From his brush with the US’ insidious “war on terror” to his reportage on the Indian state’s suppression of the violent Naxal insurgency in its heartland, Satya invokes fragments of his life to create a mosaic of feelings—anger, helplessness, bewilderment—that come together like pieces of a jigsaw puzzle to reveal the contours of our unhappy age.
Auto-fiction of this form is not particularly new—Patricia Lockwood, Rachel Cusk and Jenny Offill have all experimented with similar formats in recent years. In Kumar’s hand, however, this subgenre assumes an aura of warmth and tenderness, borne out of his narrator’s ability to make himself touchingly vulnerable. If there is a lingering mood of pathos, there are also enough moments of levity, albeit mostly dark ones, such as in the “invention” of Vaani’s vile ex-husband, a blustering fool of a TV anchor called Gautam Sikdar, unforgettably described by Satya as “a vomitous colostomy bag bursting with the fecal fluid of bad faith”.
Satya’s aim is to counter the criminally irresponsible journalism perpetuated by people like Sikdar, whose “alternative facts” have infected WhatsApp networks and led to the killing of innocents. But he must find a way to achieve his goal without endangering himself. Under authoritarianism, the plain-speak of a reporter can be a ticking bomb. Satya is reminded of this truism during his assignments as a cub reporter in India and, years later, as he reads George Orwell’s novel 1984 for the first time at the Italian retreat shortly after Trump’s ascendance. Satya’s most astute bet, therefore, is to forge a style that combines the ethics of non-fiction with the energy of fiction.

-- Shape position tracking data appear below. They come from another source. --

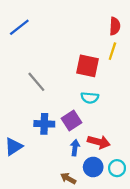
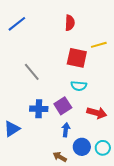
red semicircle: (115, 26) -> (70, 23), moved
yellow line: (112, 51) -> (99, 45), turned 56
red arrow: (99, 142) -> (97, 113), moved

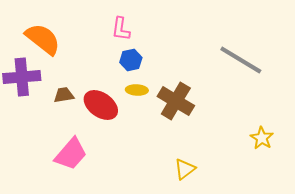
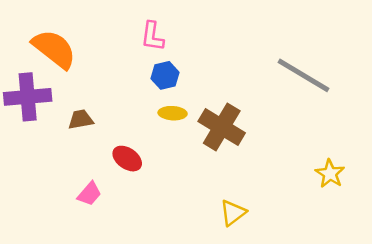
red ellipse: (101, 105) -> (127, 159), moved, size x0.7
pink trapezoid: (71, 154) -> (89, 194), size x0.6

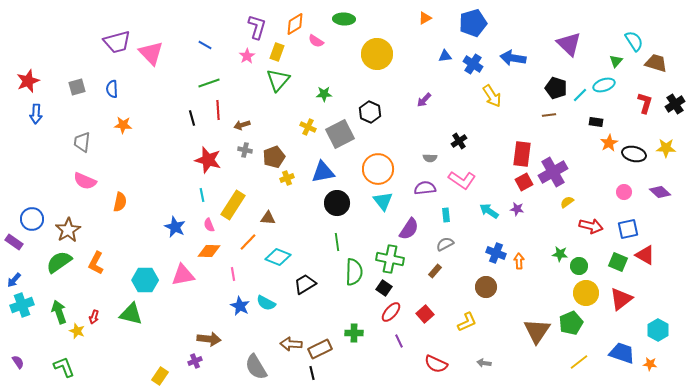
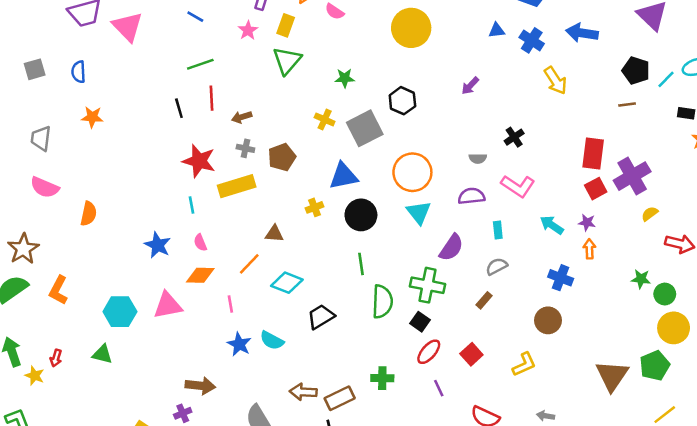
yellow cross: (287, 178) -> (315, 207), moved
yellow rectangle: (233, 205) -> (237, 186), moved, turned 40
orange arrow: (519, 261) -> (589, 249), moved
green triangle: (131, 314) -> (102, 354), size x0.7

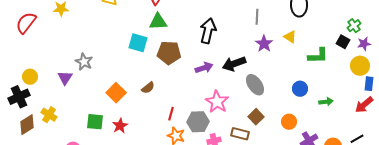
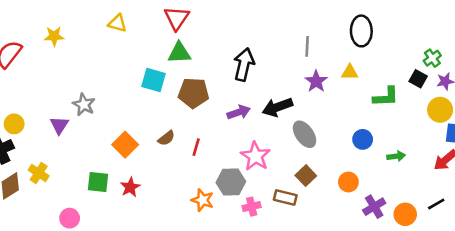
yellow triangle: (290, 37) -> (350, 72), turned -32
red line: (171, 114) -> (196, 147), moved

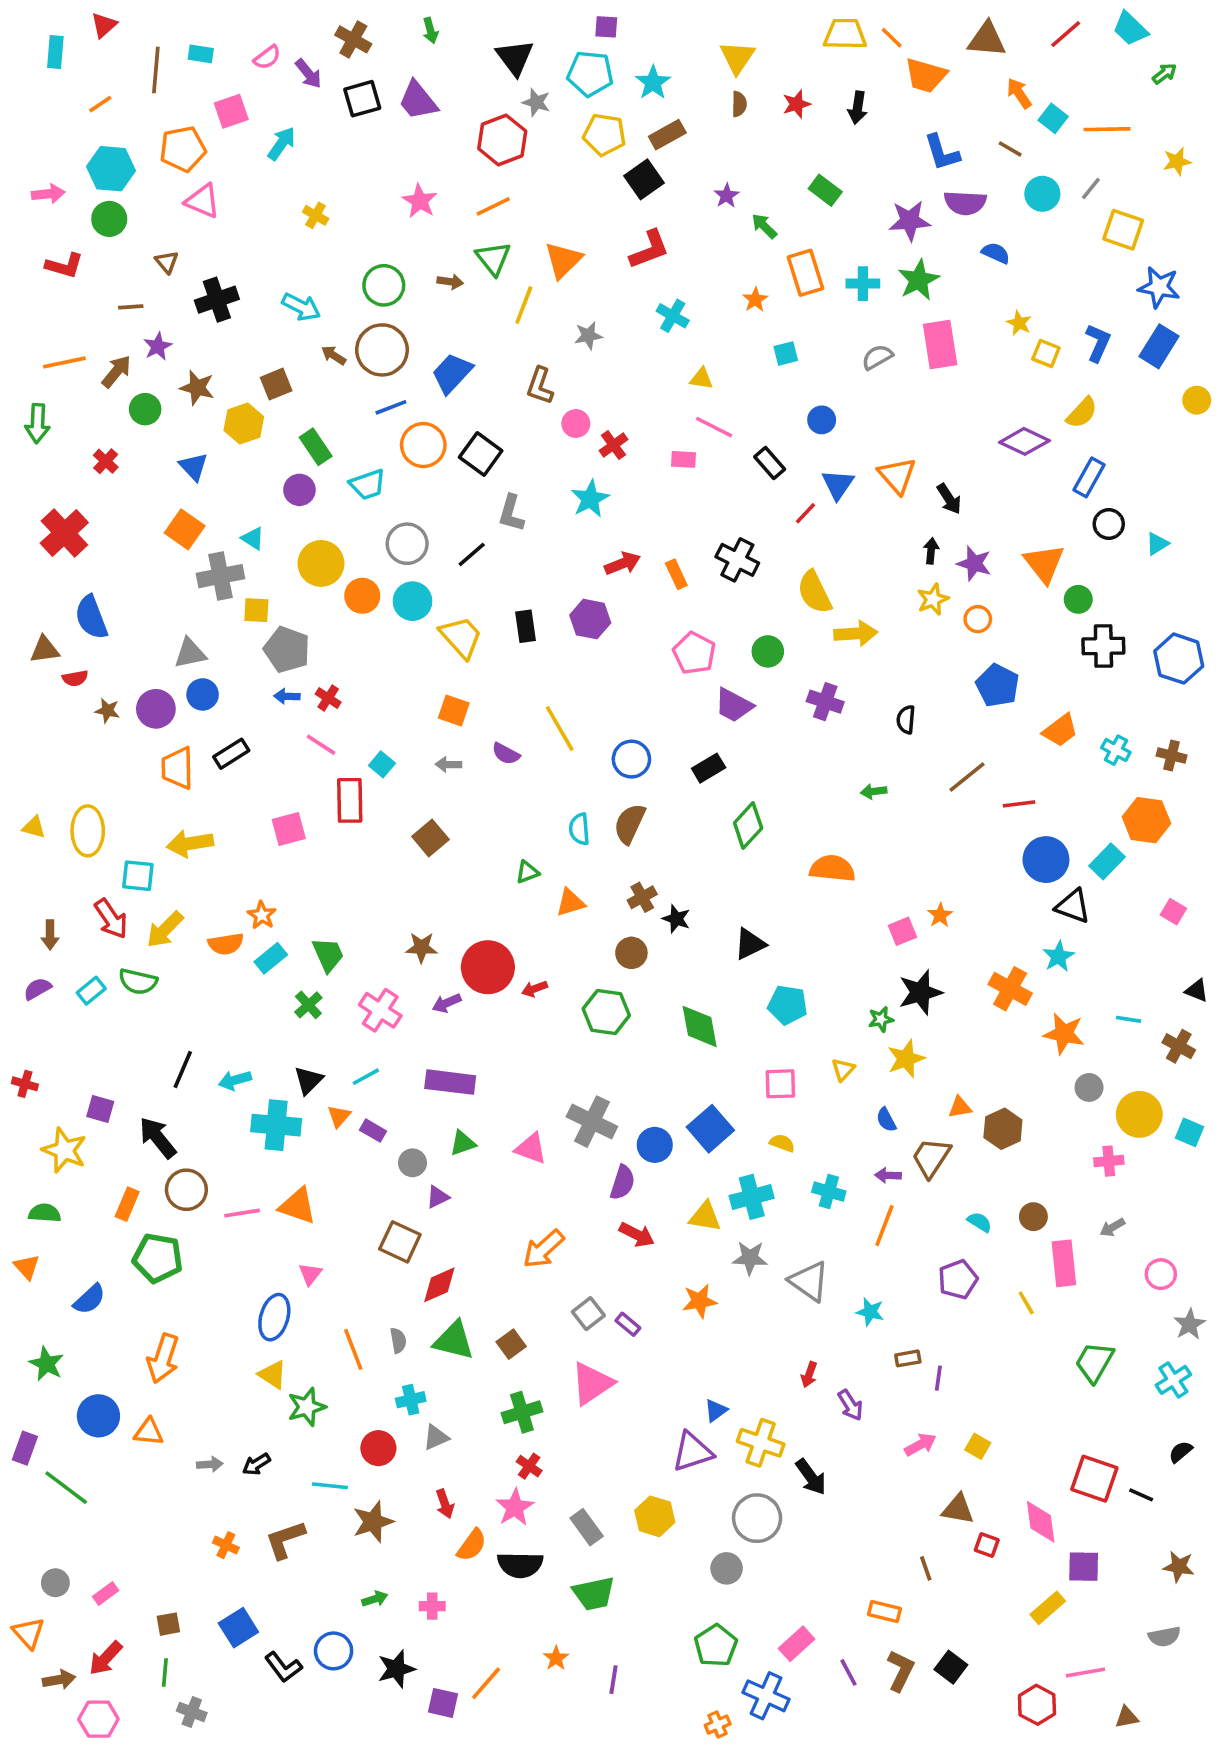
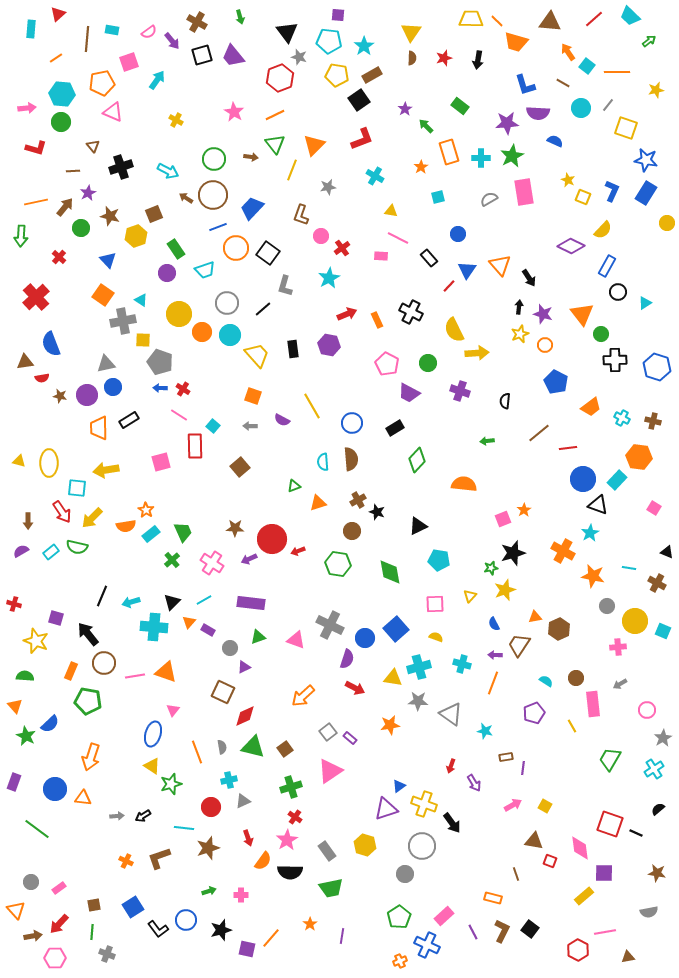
brown semicircle: (630, 824) -> (351, 459), turned 150
green star: (46, 1364) -> (26, 736), moved
purple rectangle: (25, 1448) -> (14, 782), moved

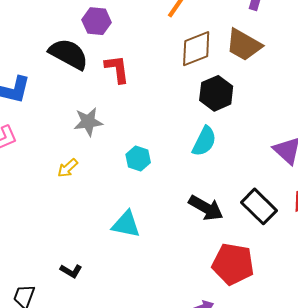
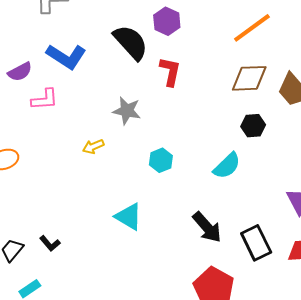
black hexagon: (216, 93) -> (253, 126), size x0.7
black L-shape: (71, 271) -> (50, 243), moved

A Time Outside This Time is an attempt to find this delicate balance, to recalibrate the terms and conditions of the novel as we know it. If Kumar unpeels the many layers that hide the person behind the writerly hand, he also turns a critical eye on the responsibilities of the reader. Each time we, as readers, confront a sentence, we open ourselves to becoming willing collaborators with writers who may or may not be telling the truth. By buying into one person’s reality, we reject another ’s version of it. In the process, as Kumar’s novel reminds us subtly, consumers become complicit in the actions of creators.